**TEXT SHOWN**

By , About.com Guide

New Urbanist thinker James Howard Kunstler wrote that America has become a "national automobile slum" with a landscape dominated by parking lots and highways. Do you agree? What's your vision for America's cities and towns? Speak your mind

America is not ugly, it's HORRIBLE!!!

I am Colombian and in Colombia I grew up with cities being very urban, with public squares, open cafes, streets filled with mom and pop stores, walkable neighborhoods and widespread public transportation... upon visiting the USA I felt nothing but repulsion as I visited city after city in over 7 different states and found that not only the cities lack personality and are incredibly sterile, but also they all look exactly the same!!! Then the whole fact that I need a car to be able to interact with a society that resumes itself to parking lots, big box chain stores and highways makes me very depressed!!! The only reason I decided not to settle in America but rather go to Europe is the cities... American cities are soulless mega-sprawls of suburbias that look all alike!!!
—Guest Andres

Sad Sad Country

I've travelled a lot, for work and pleasure! Never, never seen such a boring and depressing situation like the one we are experiencing in our society.
—Guest Chappy Max

Uglier Than Necessary

I agree that large parts of the country are ugly, but I don't agree with Kunstler that suburban architecture is automatically ugly. I like the "walled in" feel of a city or downtown street, but I don't believe anything associated with cars has to be ugly. American car culture makes sprawling neighborhoods possible, but 2 acre zoning in (often in the name of "environmentalism") is what keeps anything more engaging from being built. Even suburban houses don't have to be ugly, but the separation makes some ugly building practices easier to justify. If houses were closer together, the trashiness and fire hazard of vinyl siding would be less tolerable, but in many parts of the country , we have the luxury of being able to build with such plastic crap and convince ourselves that it's the greatest thing since sliced bread. The public has already reacted against wall-to-wall carpeting, fake-wood-paneling and other outdated suburban cliches; plastic-scab-covered houses should be next to go.
—Guest PCL

Country

I live in the country in Texas, and while I do have to drive to get groceries, etc., it's remarkably beautiful at times. I can see the lake from my back yard, and the house is on a small grassy lot in the middle of the woods on top of a hill. I wouldn't live in a city for anything though, and as far as cities are concerned, I agree with everyone else. Disgustingly ugly, trashy, concrete, glass, and steel.

**GIVEN MATERIAL**
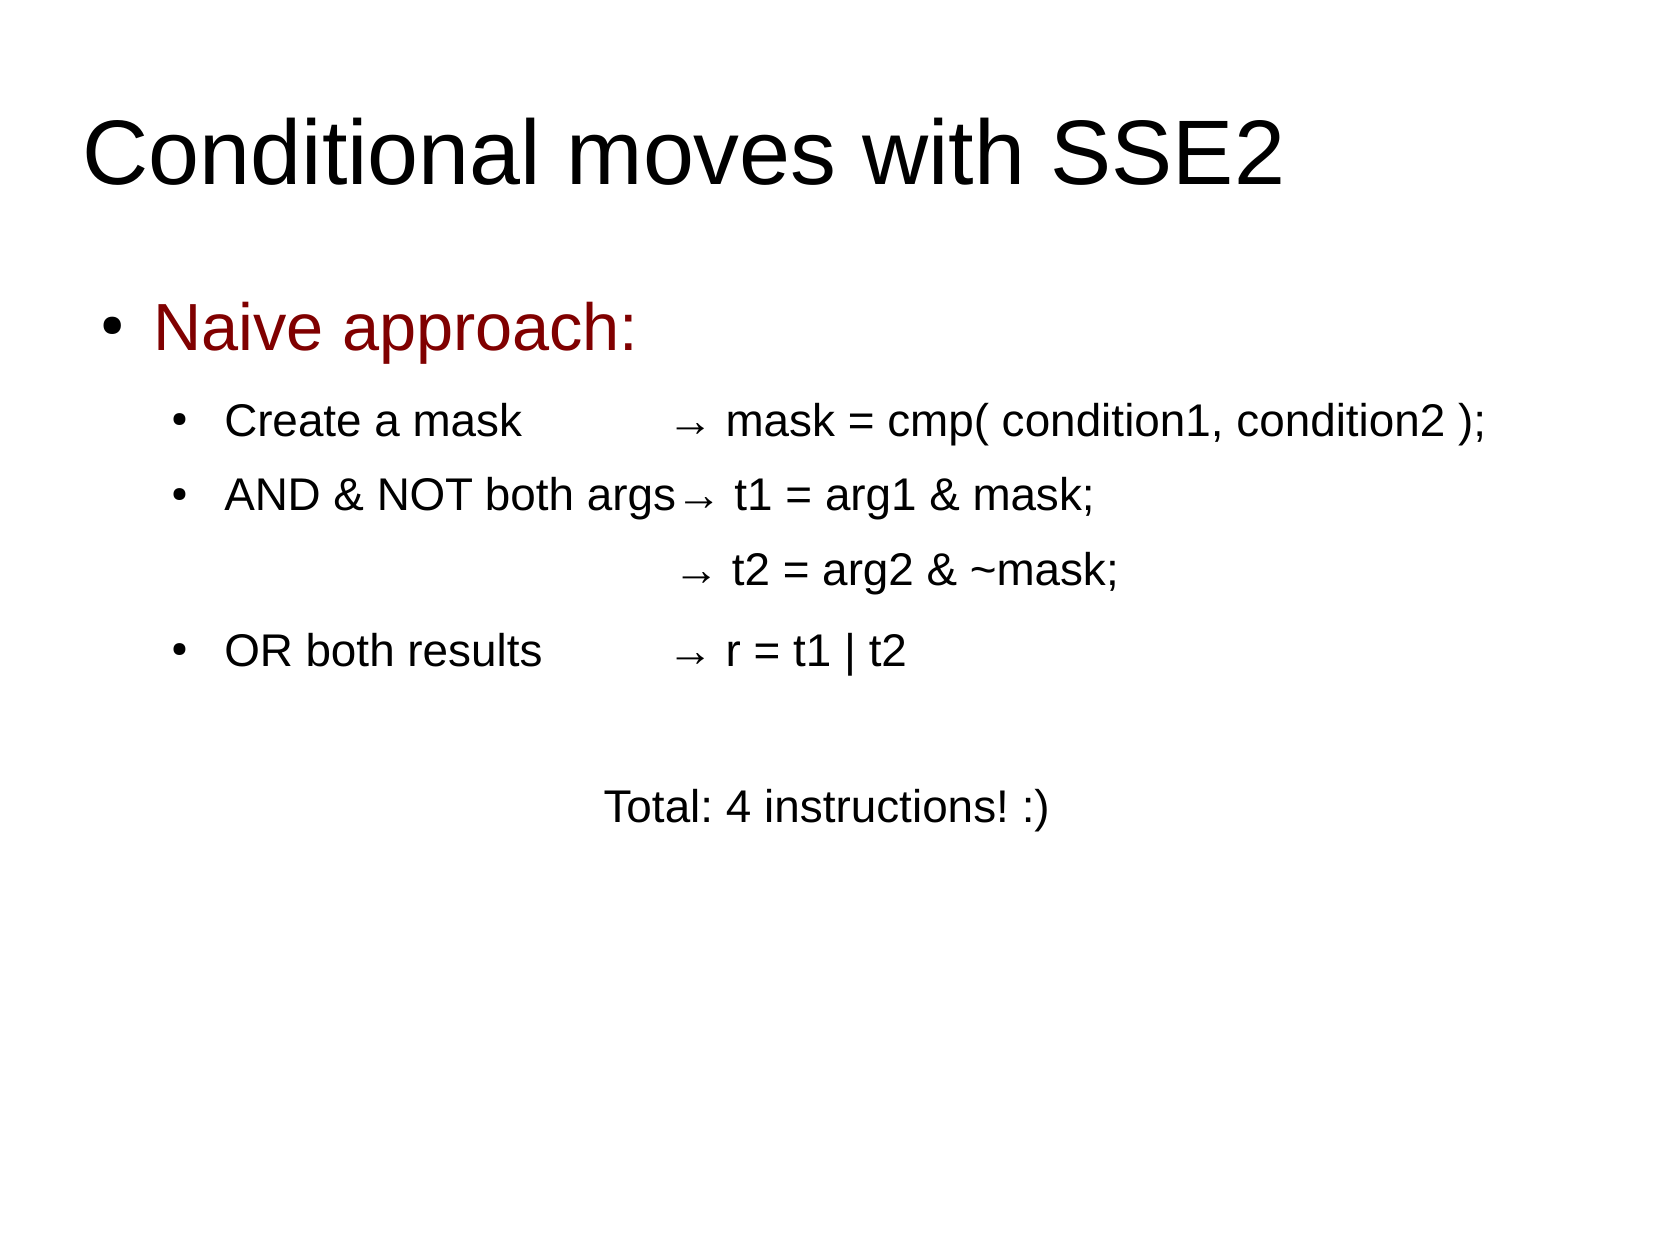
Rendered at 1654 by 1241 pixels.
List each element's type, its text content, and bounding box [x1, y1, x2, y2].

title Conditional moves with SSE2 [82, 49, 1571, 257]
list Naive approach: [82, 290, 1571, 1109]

**REQUIRED TASK 1**
Translate this sentence from the reader comments on American cities into Spanish: "I can see the lake from my back yard, and the house is on a small grassy lot in the middle of the woods on top of a hill."
**REQUIRED TASK 2**
Rewrite the reader comments on American cities from "I am Colombian" up to and including "look all alike!!!", substituting "Canada" for "Europe".
**REQUIRED TASK 3**
Extend the reader comments on America's cities and towns, picking up after their final sentence.

**EXPECTED OUTPUT 1**
Puedo ver el lago desde mi patio trasero, y la casa está en un pequeño terreno con césped en medio del bosque, en lo alto de una colina.

**EXPECTED OUTPUT 2**
I am Colombian and in Colombia I grew up with cities being very urban, with public squares, open cafes, streets filled with mom and pop stores, walkable neighborhoods and widespread public transportation... upon visiting the USA I felt nothing but repulsion as I visited city after city in over 7 different states and found that not only the cities lack personality and are incredibly sterile, but also they all look exactly the same!!! Then the whole fact that I need a car to be able to interact with a society that resumes itself to parking lots, big box chain stores and highways makes me very depressed!!! The only reason I decided not to settle in America but rather go to Canada is the cities... American cities are soulless mega-sprawls of suburbias that look all alike!!!

**EXPECTED OUTPUT 3**
—Guest Chance

Definitely

After living in Germany and moving back to the US, I've gotta say we have a pretty ugly country and unnecessarily so. The historic architecture is a big part of it, but even the newly developed areas are far more attractive than comparable American ones. The Germans would build new suburban developments as compact villages surrounded by woods/farmland and connected to the city with clean, quality public transportation. You could walk to the bakery, pub, a few stores and restaurants without ever getting in a car. In the US, the vast majority of us live in areas where the only things within walking distance are other houses (assuming there's even sidewalks). In exchange for living on larger lots, we have created suburban wastelands and forced ourselves to be completely reliant on cars and endure the traffic that inevitably comes about when everything is spread out and everyone has to drive to get anywhere.
—Guest Alex

Relatively?

I would agree with most of the posters here...that America is a naturally beautiful country. But, compared with other places (mainly Western Europe) the country as a whole doesn't compare. Of course, we haven't had a long history of empires and nations to have built before our time nor the population density. True development went hand-in-hand with industrialization (infrastructure and transpiration) and there was always that profit motive attached to the practical needs. It sad and I don't ever see American towns and cities being as "charming" as a whole than much else of the developed world.
—Guest Matt

Ugly is as ugly does.

The chain sameness is kinda cute but in a kinda sad way. There is good news, though. As soon as people realize the worth of space within their city, town or suburb, and how much they're wasting on car 'ownership,' they will find better things to with massive parking lots.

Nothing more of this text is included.